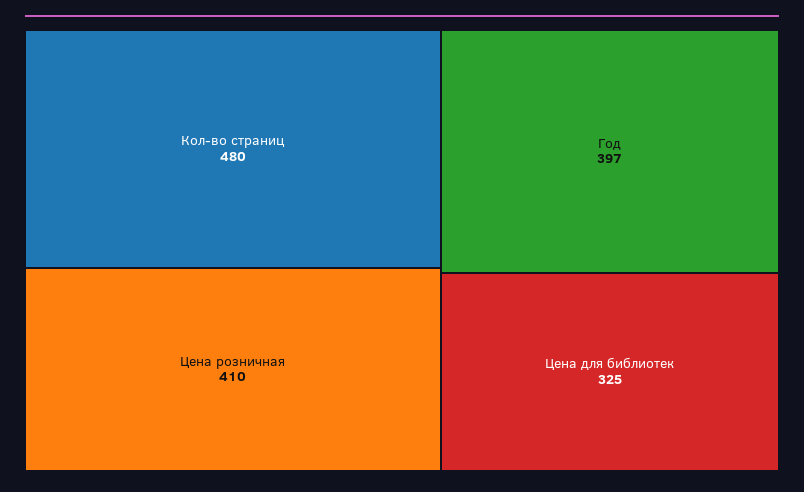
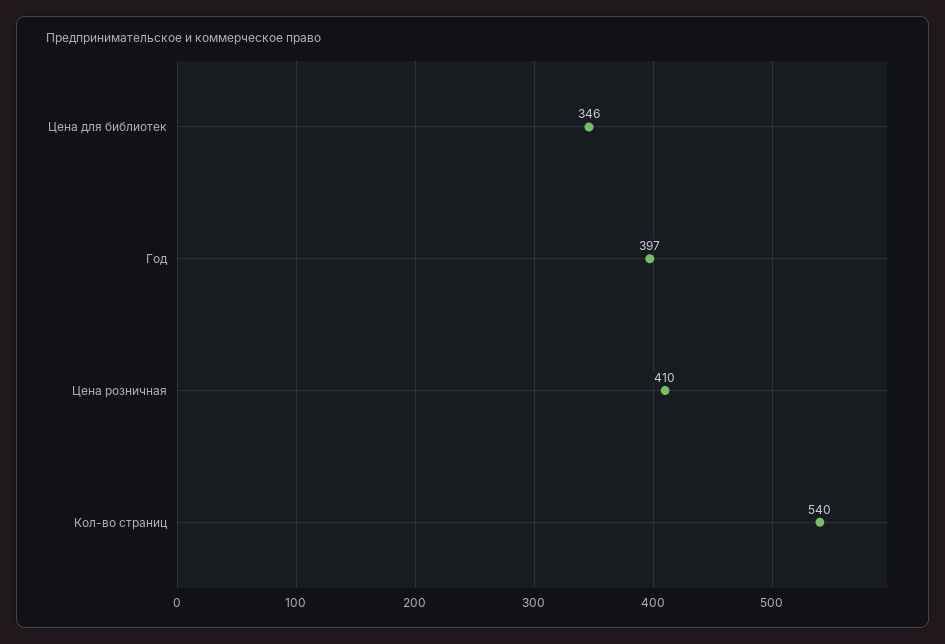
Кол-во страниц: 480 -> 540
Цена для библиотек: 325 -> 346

--

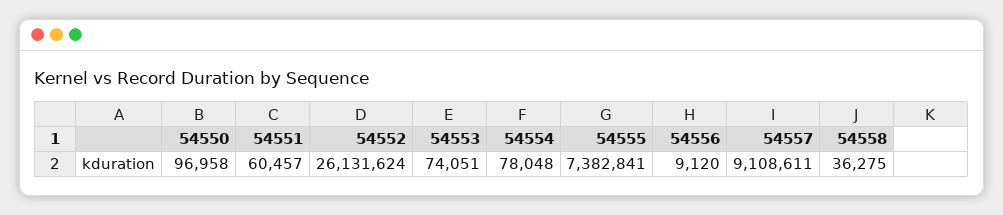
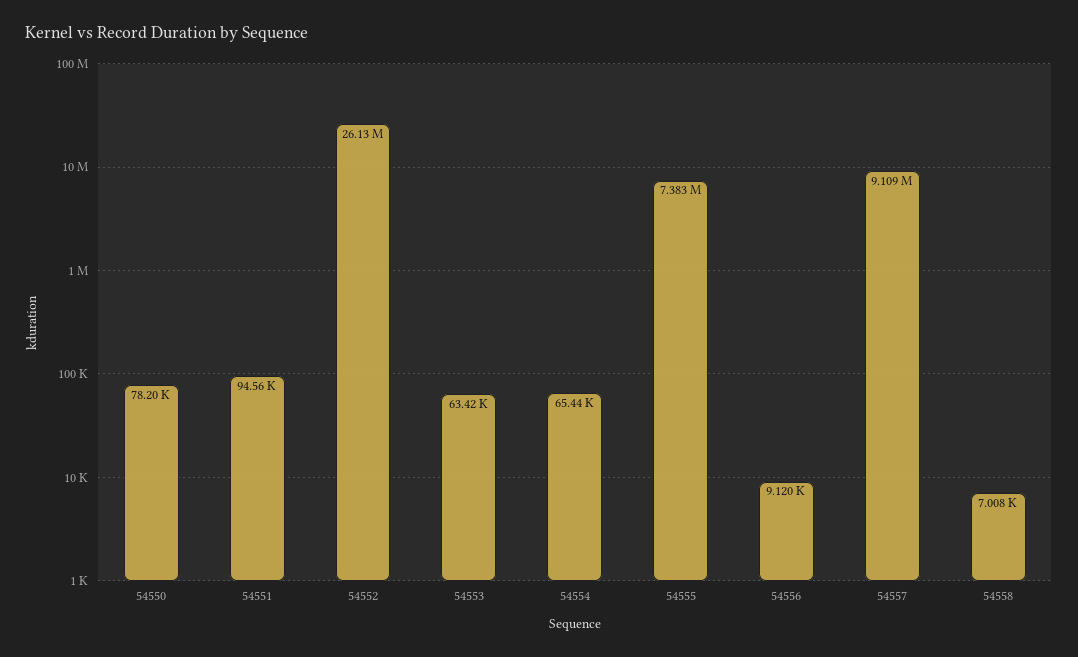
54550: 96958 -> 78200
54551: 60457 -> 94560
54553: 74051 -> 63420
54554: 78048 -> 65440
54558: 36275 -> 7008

--

REQUEST —
Begin with the line above that has "54550: 96958 -> 78200" and continue through the line that has "54558: 36275 -> 7008", setting each one down exactly. Stop there.

EXPECTED ANSWER —
54550: 96958 -> 78200
54551: 60457 -> 94560
54553: 74051 -> 63420
54554: 78048 -> 65440
54558: 36275 -> 7008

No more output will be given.